AI use and data analytics are themes in the Manufacturing Excellence track, which includes papers on improving control and quality throughout a multitude of manufacturing processes.
Advancements in component manufacturing, such as wafer bonding, attach processes, filling materials, and thermal interfaces are covered in the Advanced Packaging Technology track.
Our industry is experiencing a technical evolution: the adoption of artificial intelligence, the proliferation of electric vehicles, big data, IoT, and 3D printing, to name a few. What presentations stand out as representing evolutionary technology?
Silk: New technologies and electronics in “everything” put pressure on manufacturing to up their game, to push the boundaries of what is achievable in mass production. The MFX track has several papers that demonstrate the use of data analytics and AI to improve manufacturing. That is, not just the theoretical application, but real-life examples.

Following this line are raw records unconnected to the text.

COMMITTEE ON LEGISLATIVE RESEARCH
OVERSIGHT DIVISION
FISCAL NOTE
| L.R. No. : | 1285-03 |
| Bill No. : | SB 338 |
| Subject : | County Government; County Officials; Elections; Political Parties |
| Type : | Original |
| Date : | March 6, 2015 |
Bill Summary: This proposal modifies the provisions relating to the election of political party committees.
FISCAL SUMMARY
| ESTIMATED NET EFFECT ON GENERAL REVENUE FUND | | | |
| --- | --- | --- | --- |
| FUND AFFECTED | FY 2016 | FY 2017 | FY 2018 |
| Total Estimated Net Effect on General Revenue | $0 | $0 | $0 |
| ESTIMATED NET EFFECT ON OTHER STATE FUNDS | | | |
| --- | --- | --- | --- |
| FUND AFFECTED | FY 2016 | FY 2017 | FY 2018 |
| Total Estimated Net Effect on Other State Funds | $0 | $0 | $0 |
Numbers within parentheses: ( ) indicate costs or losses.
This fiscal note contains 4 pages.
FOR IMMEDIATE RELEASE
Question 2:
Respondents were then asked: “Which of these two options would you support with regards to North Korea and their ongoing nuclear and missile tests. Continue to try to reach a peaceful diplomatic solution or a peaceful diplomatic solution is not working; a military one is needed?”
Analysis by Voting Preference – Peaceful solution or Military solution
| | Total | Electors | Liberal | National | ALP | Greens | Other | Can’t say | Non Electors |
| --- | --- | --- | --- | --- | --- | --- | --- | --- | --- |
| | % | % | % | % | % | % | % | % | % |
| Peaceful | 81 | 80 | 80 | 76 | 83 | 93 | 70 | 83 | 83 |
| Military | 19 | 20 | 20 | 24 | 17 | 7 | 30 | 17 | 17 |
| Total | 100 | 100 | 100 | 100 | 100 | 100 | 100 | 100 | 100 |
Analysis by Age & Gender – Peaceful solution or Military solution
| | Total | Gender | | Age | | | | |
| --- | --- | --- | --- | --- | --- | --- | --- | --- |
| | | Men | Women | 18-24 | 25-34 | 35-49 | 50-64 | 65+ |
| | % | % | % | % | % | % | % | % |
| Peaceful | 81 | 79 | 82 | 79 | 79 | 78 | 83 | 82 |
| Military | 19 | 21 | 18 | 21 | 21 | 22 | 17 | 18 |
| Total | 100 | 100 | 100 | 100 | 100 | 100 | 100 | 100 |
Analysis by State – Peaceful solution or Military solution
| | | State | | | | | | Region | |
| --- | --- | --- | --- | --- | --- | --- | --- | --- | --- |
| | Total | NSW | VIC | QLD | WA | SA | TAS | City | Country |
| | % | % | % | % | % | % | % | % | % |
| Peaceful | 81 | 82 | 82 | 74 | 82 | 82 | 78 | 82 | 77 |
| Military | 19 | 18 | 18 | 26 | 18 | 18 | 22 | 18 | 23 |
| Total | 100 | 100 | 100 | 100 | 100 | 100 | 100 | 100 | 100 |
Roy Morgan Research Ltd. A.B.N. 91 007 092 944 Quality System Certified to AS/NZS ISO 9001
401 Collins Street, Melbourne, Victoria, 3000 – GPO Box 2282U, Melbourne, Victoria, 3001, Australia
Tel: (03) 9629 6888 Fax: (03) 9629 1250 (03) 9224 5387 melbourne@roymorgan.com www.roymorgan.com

Aspandiar: One Professional Development Course titled “Artificial Intelligence, Opportunities, Challenges, and Possibilities” stands out as topical.

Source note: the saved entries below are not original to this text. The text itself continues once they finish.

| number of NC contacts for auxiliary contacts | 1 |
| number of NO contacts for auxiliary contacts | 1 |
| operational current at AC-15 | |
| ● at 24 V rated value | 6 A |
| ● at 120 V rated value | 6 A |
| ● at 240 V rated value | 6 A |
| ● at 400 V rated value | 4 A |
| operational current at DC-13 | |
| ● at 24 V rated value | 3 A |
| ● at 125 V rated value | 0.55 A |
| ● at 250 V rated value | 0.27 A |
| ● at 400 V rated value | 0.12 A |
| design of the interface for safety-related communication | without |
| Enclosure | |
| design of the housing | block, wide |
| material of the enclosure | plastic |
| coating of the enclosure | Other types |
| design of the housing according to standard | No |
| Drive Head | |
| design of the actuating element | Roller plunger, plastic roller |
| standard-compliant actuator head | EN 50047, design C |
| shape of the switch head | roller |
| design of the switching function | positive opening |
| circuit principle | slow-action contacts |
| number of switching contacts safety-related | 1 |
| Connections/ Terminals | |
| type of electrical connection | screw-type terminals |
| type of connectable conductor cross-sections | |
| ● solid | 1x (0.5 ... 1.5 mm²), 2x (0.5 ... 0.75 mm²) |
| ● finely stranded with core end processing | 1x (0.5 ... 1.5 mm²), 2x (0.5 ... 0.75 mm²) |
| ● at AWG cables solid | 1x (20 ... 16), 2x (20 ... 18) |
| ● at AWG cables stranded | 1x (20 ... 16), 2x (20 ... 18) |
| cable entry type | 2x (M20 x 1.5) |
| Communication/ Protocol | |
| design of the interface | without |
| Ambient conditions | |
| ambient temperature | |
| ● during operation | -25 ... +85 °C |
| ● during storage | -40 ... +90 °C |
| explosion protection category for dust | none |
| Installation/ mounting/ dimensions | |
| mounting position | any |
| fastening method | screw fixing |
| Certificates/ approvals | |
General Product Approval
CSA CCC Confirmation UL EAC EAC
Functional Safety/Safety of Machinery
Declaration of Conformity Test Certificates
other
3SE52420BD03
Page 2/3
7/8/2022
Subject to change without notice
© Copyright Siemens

What particular presentations, either based on revolutionary/evolutionary or legacy technology, stand out in your minds?
Aspandiar: There are quite a few presentations in the technical program on recent innovative and evolutionary developments. These include new thermal interface materials in the APT track, low temperature solder metallurgies in the LTS track, corrosion protection nano-materials in the MAT track, and new 3D Microscopy as well as X-ray Technology Source in the INS track.
Our industry, like many others, is facing a “silver tsunami.” A high number of experienced engineers are entering retirement, most frequently replaced by young engineers. What advice can you give to emerging engineers within our industry relative to continuing education?
Silk: Attend the Professional Development courses for a deeper dive into topics that are of interest to you, then talk to the authors about their presentations. This will help you make connections and give you a new network of experts to call on when the next strange problem comes up that you need to solve. Bring lots of business cards to hand out and collect from the people you meet. Make notes on their areas of expertise. Join the clusters of people talking about the new stuff they have learned, and you’ll hear about the challenges that remain while hearing about their experiences and knowledge on the subject.
Aspandiar: There is a session on Tuesday afternoon titled “Growing the Future Workforce” where one can learn about how the electronics manufacturing industry is helping shape academic programs to develop young engineers in the field of electronics assembly.
While technical conferences are known for their educational value, there are also opportunities for networking. Can you share more about the various organized networking opportunities planned for SMTAI?
Silk: The Women’s Leadership Program is an opportunity for those of us underrepresented in the electronics industry to get together, learn from amazing women leaders, and have some fun together.
For someone who is considering speaking at a local or international expo, what advice can you give them?
Silk: Start by attending, and then becoming a reviewer, session chair, or co-chair. You’ll figure out how it works and that will make it more comfortable. Follow the paper format and commercialism guidelines. Know your material and talk to the audience as if you’re speaking to a colleague—because they are colleagues.They are there to learn and they listen with a goal to understand. They are not scary.
Thanks to both of you.
Julie Silk is a material reliability program manager and environmental compliance program manager for Keysight Technologies. She is a member of the SMTA Global Board of Directors and a member of the SMTAI Technical Conference Committee.
Raiyo Aspandiar works for Intel and is a member of the SMTAI Technical Conference Committee.